◆ **Written task 1**
Write out the part of the passage on Marx and the means of production starting at "But not in the" and ending at "is today's commonplace.".
◆ **Written task 2**
In the passage on Marx and the means of production, who is said to be the only ones able to land rockets on comets right now?
◆ **Written task 3**
Quote every sentence in the passage on Marx and the means of production that begins with the word "But".
-- Start of Source extract --
But we've found another way to do that for considerable amounts of said means. And the funny part is, it's not something we invented, really. It just happened, almost naturally, as a side-effect of how markets work. Again, I stress: this is not perfect. But the imperfections of this system aren't what Marx thought they were, and largely are either unaddressed by him, or even exacerbated by him.

So in a sense, technology is more concentrated in the hands of the few than ever before.

But not in the sense that seems central to Marx.

The fact that some technology, some means of production, are always concentrated in the hands of an elite few is secondary to the trend of the means of production at large perpetually being pushed into the hands of society at large. Yes, only major players like corporations or government agencies can land rockets on comets right now. Marx can't change that, and doesn't really try. But getting those rockets in the hands of more people who want and need them doesn't require Marx. The only way this problem is 'more concentrated than ever before' is because we've pushed so hard, so fast, on so many technology fronts that the 'cutting edge' is bigger than it was. But in a tremendous number of cases, yesterday's cutting edge is today's commonplace.
-- End of Source extract --
-- Start of Data rows --
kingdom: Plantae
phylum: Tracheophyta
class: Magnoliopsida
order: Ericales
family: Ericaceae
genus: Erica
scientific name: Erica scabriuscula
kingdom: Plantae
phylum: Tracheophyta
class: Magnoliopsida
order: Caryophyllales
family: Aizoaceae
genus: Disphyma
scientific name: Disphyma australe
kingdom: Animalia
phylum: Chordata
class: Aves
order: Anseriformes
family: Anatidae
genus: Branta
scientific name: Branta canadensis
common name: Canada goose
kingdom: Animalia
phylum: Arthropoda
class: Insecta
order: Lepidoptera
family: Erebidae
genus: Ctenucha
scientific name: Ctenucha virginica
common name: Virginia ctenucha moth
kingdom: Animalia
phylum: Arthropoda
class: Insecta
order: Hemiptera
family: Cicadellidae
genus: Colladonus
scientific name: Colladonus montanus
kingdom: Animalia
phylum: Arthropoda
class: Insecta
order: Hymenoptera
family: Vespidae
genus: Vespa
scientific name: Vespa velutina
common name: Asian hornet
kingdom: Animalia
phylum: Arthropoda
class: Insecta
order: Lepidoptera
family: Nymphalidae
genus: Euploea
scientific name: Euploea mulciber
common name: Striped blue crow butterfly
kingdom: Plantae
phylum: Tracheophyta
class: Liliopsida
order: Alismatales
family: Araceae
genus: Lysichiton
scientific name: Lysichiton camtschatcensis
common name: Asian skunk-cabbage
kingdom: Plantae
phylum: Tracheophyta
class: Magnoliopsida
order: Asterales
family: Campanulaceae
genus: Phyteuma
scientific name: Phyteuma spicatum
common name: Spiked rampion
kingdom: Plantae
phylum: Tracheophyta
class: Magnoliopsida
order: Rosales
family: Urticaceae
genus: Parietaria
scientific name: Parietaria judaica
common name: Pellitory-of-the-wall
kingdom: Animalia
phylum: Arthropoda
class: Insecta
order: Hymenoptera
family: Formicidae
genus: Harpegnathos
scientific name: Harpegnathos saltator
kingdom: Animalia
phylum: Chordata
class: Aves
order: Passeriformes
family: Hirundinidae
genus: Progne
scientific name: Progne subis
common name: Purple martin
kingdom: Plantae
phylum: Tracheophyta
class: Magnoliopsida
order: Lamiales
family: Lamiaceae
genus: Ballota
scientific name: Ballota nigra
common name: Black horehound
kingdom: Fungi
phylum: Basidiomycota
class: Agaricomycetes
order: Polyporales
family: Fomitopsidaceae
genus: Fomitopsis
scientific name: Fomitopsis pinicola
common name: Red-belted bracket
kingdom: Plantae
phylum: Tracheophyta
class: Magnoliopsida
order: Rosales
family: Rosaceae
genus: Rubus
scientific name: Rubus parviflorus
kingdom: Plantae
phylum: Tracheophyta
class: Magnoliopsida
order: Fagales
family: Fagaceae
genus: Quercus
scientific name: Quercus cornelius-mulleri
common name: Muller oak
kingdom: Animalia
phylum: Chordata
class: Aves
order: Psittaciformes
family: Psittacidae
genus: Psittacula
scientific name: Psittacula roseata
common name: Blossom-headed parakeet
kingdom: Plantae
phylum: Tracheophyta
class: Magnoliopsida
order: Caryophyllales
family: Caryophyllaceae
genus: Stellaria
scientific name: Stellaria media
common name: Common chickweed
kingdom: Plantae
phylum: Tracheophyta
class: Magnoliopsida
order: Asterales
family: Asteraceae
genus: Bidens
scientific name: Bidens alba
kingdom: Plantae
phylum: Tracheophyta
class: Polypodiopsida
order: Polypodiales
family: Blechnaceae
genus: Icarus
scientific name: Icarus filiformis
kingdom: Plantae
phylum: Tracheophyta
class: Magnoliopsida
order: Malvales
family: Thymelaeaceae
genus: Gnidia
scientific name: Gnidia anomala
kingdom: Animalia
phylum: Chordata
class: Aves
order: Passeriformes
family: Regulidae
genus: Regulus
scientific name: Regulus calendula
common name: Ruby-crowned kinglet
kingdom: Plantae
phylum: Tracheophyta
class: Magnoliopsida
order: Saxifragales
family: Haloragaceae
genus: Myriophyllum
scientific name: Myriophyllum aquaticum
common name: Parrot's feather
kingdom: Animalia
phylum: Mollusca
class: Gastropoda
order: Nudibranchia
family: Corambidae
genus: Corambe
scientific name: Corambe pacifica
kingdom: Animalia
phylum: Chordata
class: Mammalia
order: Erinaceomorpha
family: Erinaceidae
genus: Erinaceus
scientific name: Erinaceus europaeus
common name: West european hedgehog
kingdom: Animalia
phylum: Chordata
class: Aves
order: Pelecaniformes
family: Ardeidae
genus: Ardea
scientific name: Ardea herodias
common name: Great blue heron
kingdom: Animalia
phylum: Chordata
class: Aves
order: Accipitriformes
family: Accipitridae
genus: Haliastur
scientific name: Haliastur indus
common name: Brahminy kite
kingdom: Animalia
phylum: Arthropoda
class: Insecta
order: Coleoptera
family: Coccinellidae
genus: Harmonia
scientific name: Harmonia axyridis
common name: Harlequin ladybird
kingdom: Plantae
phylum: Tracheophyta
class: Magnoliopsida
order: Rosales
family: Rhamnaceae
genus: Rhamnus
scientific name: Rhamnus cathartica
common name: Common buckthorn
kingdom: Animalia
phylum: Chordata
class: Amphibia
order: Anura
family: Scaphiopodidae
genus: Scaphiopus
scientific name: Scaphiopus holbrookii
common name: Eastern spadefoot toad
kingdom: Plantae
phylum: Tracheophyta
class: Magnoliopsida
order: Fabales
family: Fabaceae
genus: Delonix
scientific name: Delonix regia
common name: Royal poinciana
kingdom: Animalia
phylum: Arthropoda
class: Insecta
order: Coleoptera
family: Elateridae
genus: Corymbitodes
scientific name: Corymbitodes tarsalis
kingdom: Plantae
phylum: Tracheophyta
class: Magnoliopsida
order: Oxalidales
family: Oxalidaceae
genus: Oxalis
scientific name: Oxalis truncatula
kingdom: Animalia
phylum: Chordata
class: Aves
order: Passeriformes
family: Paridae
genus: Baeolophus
-- End of Data rows --
◆ **Output 1**
But not in the sense that seems central to Marx.

The fact that some technology, some means of production, are always concentrated in the hands of an elite few is secondary to the trend of the means of production at large perpetually being pushed into the hands of society at large. Yes, only major players like corporations or government agencies can land rockets on comets right now. Marx can't change that, and doesn't really try. But getting those rockets in the hands of more people who want and need them doesn't require Marx. The only way this problem is 'more concentrated than ever before' is because we've pushed so hard, so fast, on so many technology fronts that the 'cutting edge' is bigger than it was. But in a tremendous number of cases, yesterday's cutting edge is today's commonplace.

◆ **Output 2**
Only major players like corporations or government agencies.

◆ **Output 3**
- But we've found another way to do that for considerable amounts of said means.
- But the imperfections of this system aren't what Marx thought they were, and largely are either unaddressed by him, or even exacerbated by him.
- But not in the sense that seems central to Marx.
- But getting those rockets in the hands of more people who want and need them doesn't require Marx.
- But in a tremendous number of cases, yesterday's cutting edge is today's commonplace.